The fight film "Warrior" is like the rousing "Rocky" sequel that Stallone never thought of.
In fact, an alternative title might be "Rockys," and it poses an appealing question: What if Rocky fought Rocky?
"Warrior" answers that question in the context of Mixed Martial Arts, with a story built around bitterly estranged brothers who enter a high-stakes, winner-take-all MMA tourney in Atlantic City, with every possibility they will have to fight each other for the title.
Aussie character actor Joel Edgerton is Brendan, a cash-strapped school teacher who returns to MMA as a way to fund suddenly escalating mortgage payments on the home he's about to lose.

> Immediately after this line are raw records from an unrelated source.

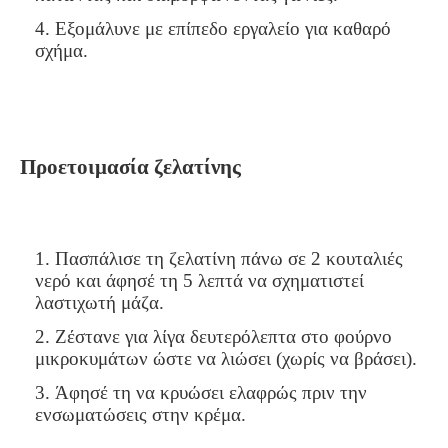
Εξομάλυνε με επίπεδο εργαλείο για καθαρό
σχήμα.
Προετοιμασία ζελατίνης
Πασπάλισε τη ζελατίνη πάνω σε 2 κουταλιές
νερό και άφησέ τη 5 λεπτά να σχηματιστεί
λαστιχωτή μάζα.
Ζέστανε για λίγα δευτερόλεπτα στο φούρνο
μικροκυμάτων ώστε να λιώσει (χωρίς να βράσει).
Άφησέ τη να κρυώσει ελαφρώς πριν την
ενσωματώσεις στην κρέμα.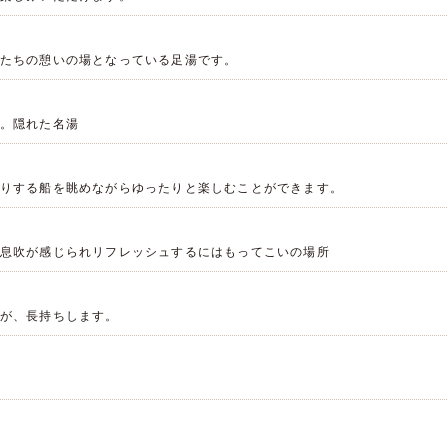
たちの憩いの場となっている足湯です。
。隠れた名湯
りする船を眺めながらゆったりと楽しむことができます。
息吹が感じられリフレッシュするにはもってこいの場所
が、長持ちします。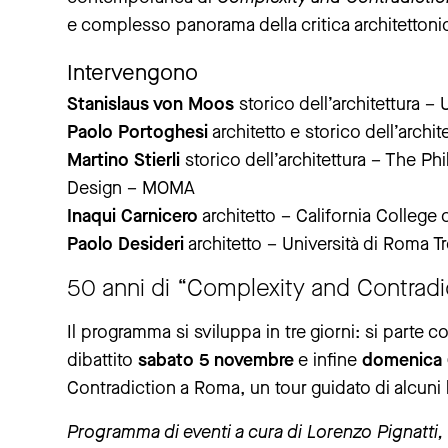
e complesso panorama della critica architettoni
Intervengono
Stanislaus von Moos
storico dell’architettura – 
Paolo Portoghesi
architetto e storico dell’archi
Martino Stierli
storico dell’architettura – The Ph
Design – MOMA
Inaqui Carnicero
architetto – California College 
Paolo Desideri
architetto – Università di Roma T
50 anni di “Complexity and Contradic
Il programma si sviluppa in tre giorni: si parte 
dibattito
sabato 5 novembre
e infine
domenica 
Contradiction a Roma, un tour guidato di alcuni 
Programma di eventi a cura di Lorenzo Pignatti,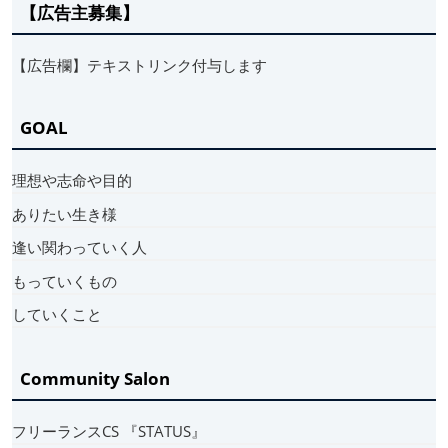
【広告主募集】
【広告欄】テキストリンク付与します
GOAL
理想や志命や目的
ありたい生き様
逢い関わっていく人
もっていくもの
していくこと
Community Salon
フリーランスCS 『STATUS』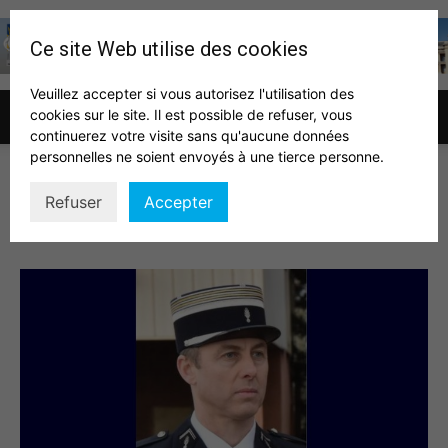
Ce site Web utilise des cookies
Veuillez accepter si vous autorisez l'utilisation des
cookies sur le site. Il est possible de refuser, vous
Association
continuerez votre visite sans qu'aucune données
personnelles ne soient envoyés à une tierce personne.
ARNAUD BELTRAME
Refuser
Accepter
des
auditeurs
IHEDN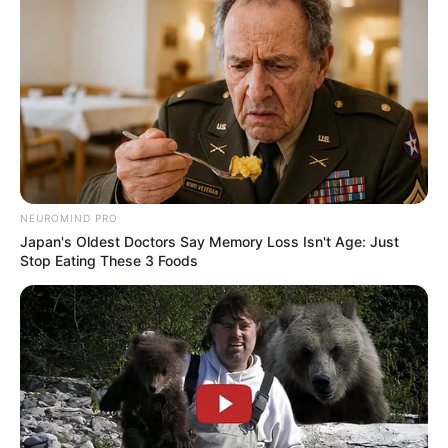
Posted
Friss hírek
in
Berobbant a Covid
Magyarországon, az új vakcina
csak novembertől érkezik
NEUROMIND PRO
Japan's Oldest Doctors Say Memory Loss Isn't Age: Just
by
Szerző
•
September 26, 2025
Stop Eating These 3 Foods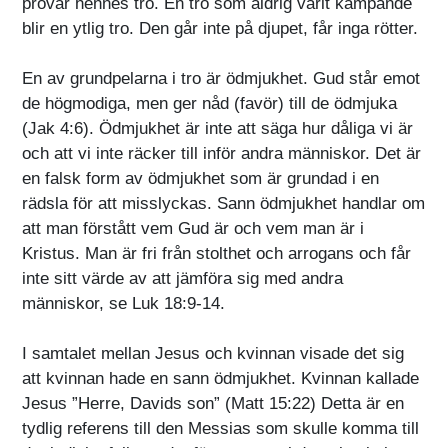
prövar hennes tro. En tro som aldrig varit kämpande
blir en ytlig tro. Den går inte på djupet, får inga rötter.
En av grundpelarna i tro är ödmjukhet. Gud står emot
de högmodiga, men ger nåd (favör) till de ödmjuka
(Jak 4:6). Ödmjukhet är inte att säga hur dåliga vi är
och att vi inte räcker till inför andra människor. Det är
en falsk form av ödmjukhet som är grundad i en
rädsla för att misslyckas. Sann ödmjukhet handlar om
att man förstått vem Gud är och vem man är i
Kristus. Man är fri från stolthet och arrogans och får
inte sitt värde av att jämföra sig med andra
människor, se Luk 18:9-14.
I samtalet mellan Jesus och kvinnan visade det sig
att kvinnan hade en sann ödmjukhet. Kvinnan kallade
Jesus ”Herre, Davids son” (Matt 15:22) Detta är en
tydlig referens till den Messias som skulle komma till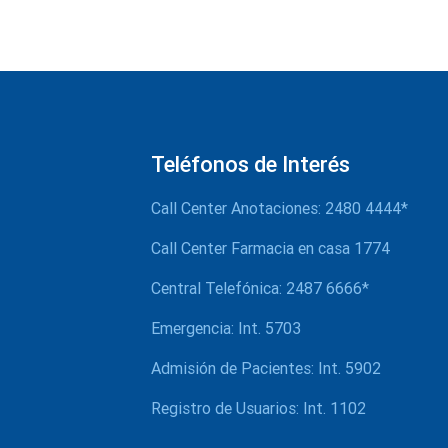
Teléfonos de Interés
Call Center Anotaciones: 2480 4444*
Call Center Farmacia en casa 1774
Central Telefónica: 2487 6666*
Emergencia: Int. 5703
Admisión de Pacientes: Int. 5902
Registro de Usuarios: Int. 1102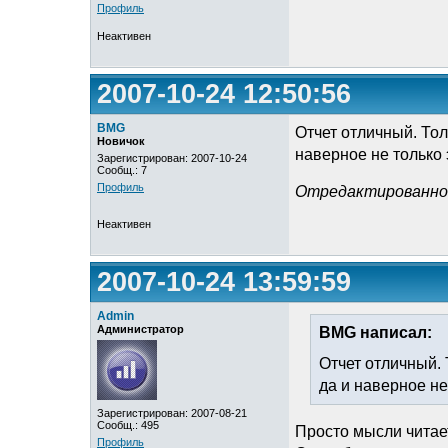
Профиль
Неактивен
2007-10-24 12:50:56
BMG
Отчет отличный. Толь
Новичок
наверное не только э
Зарегистрирован: 2007-10-24
Сообщ.: 7
Профиль
Отредактированно B
Неактивен
2007-10-24 13:59:59
Admin
Администратор
BMG написал:
Отчет отличный. Т
да и наверное не 
Зарегистрирован: 2007-08-21
Сообщ.: 495
Просто мысли читае
Профиль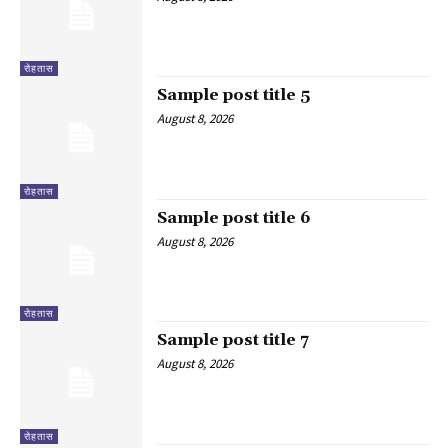
रोहतास
Sample post title 5
August 8, 2026
रोहतास
Sample post title 6
August 8, 2026
रोहतास
Sample post title 7
August 8, 2026
रोहतास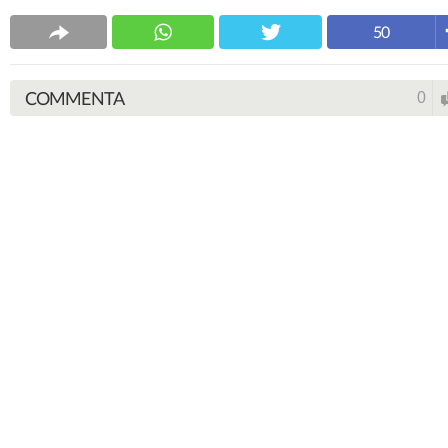
50
COMMENTA
0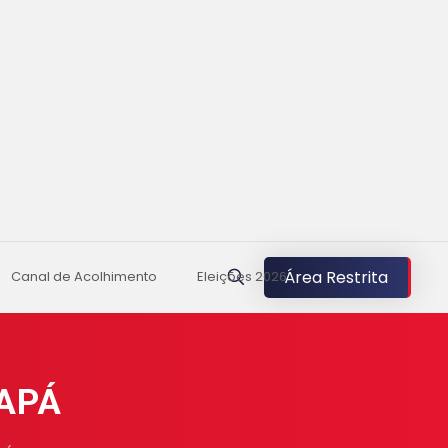
Área Restrita
Canal de Acolhimento
Eleições 2026
MAPÁ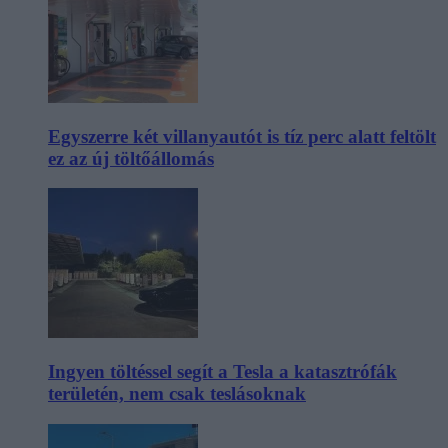
Egyszerre két villanyautót is tíz perc alatt feltölt
ez az új töltőállomás
Ingyen töltéssel segít a Tesla a katasztrófák
területén, nem csak teslásoknak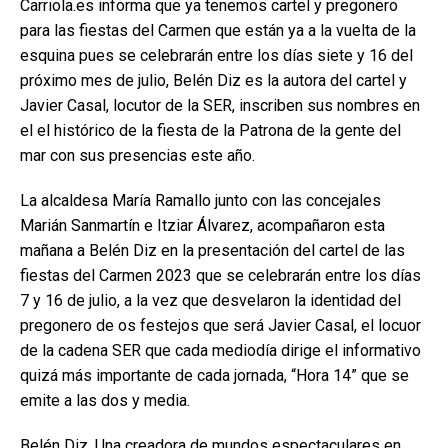
Carriola.es informa que ya tenemos cartel y pregonero
para las fiestas del Carmen que están ya a la vuelta de la
esquina pues se celebrarán entre los días siete y 16 del
próximo mes de julio, Belén Diz es la autora del cartel y
Javier Casal, locutor de la SER, inscriben sus nombres en
el el histórico de la fiesta de la Patrona de la gente del
mar con sus presencias este año.
La alcaldesa María Ramallo junto con las concejales
Marián Sanmartín e Itziar Álvarez, acompañaron esta
mañana a Belén Diz en la presentación del cartel de las
fiestas del Carmen 2023 que se celebrarán entre los días
7 y 16 de julio, a la vez que desvelaron la identidad del
pregonero de os festejos que será Javier Casal, el locuor
de la cadena SER que cada mediodía dirige el informativo
quizá más importante de cada jornada, “Hora 14” que se
emite a las dos y media.
Belén Diz, Una creadora de mundos espectaculares en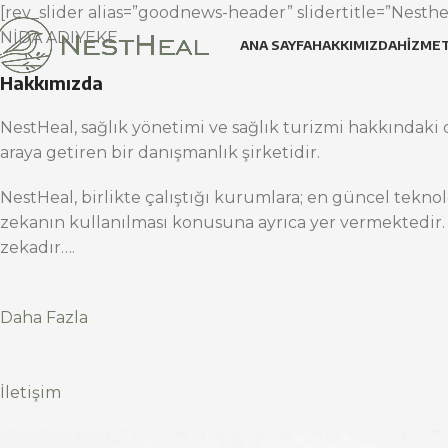
[rev_slider alias=”goodnews-header” slidertitle=”Nesthea
NİDA ADIYEKE
ANA SAYFA
HAKKIMIZDA
HIZMET
Hakkımızda
NestHeal, sağlık yönetimi ve sağlık turizmi hakkındaki d
araya getiren bir danışmanlık şirketidir.
NestHeal, birlikte çalıştığı kurumlara; en güncel teknol
zekanın kullanılması konusuna ayrıca yer vermektedir.
zekadır….
Daha Fazla
İletişim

Rising star Tom Hardy is Tommy, a troubled ex-Marine who fights as an outlet for his internal rage, fed by experiences in Iraq and by a family rift. The brothers grew up under an abusive and alcoholic father (Nick Nolte), and when the parents split, the boys were separated, physically and emotionally.
There are faint echoes here of "The Fighter," and in truth "Warrior" was filmed at the same time and held from release to side-step the notion that it's an MMA knock-off.
It's not. "Warrior" is really a much different film than the indie-quirky "The Fighter." "Warrior" is comfortable in its sports-movie, genre clothes (directed by "Miracle" helmer Gavin O'Connor) and succeeds by virtue of its abundant pulp energy.
O'Connor wants unabashedly to build equal rooting interest in both brothers, and he very much succeeds - a tricky thing, since the men are fundamentally different. Brendan is a settled, suburban family man, a reluctant fighter who wants to reconcile with the brother he thought he'd lost forever.
Tommy is still an open psychological wound, who re-enters the lives of father and brother to settle old scores. Fighting is a way to channel his resentment into a brutal form of punishment. The scene of Tommy unleashing this dark energy for the first time in the ring is surely one of the best in recent sports movie history. (It's a shrewed performance by Hardy, who needs to make Tommy more than an angry thug, and does so by locating the confused, abandoned kid underneath).
"Warrior" is also a true sports movie, one that reveals character through action. O'Connor shot hundreds of hours of fight footage, and uses it to shape his characters and to drive his story. The remarkable finale manages to resolve conflict with nary a spoken word. Not even "yo," or "Adrian."
To boot, the movie has a pulsating, recession-era populist streak, leaning on sympathy for moonlighting schoolteachers and neglected veterans tossed into an MMA cage to compete for cash put up by a bored hedge-fund dilletante, who can think of nothing better to do with his money than force hard-up people to fight for it.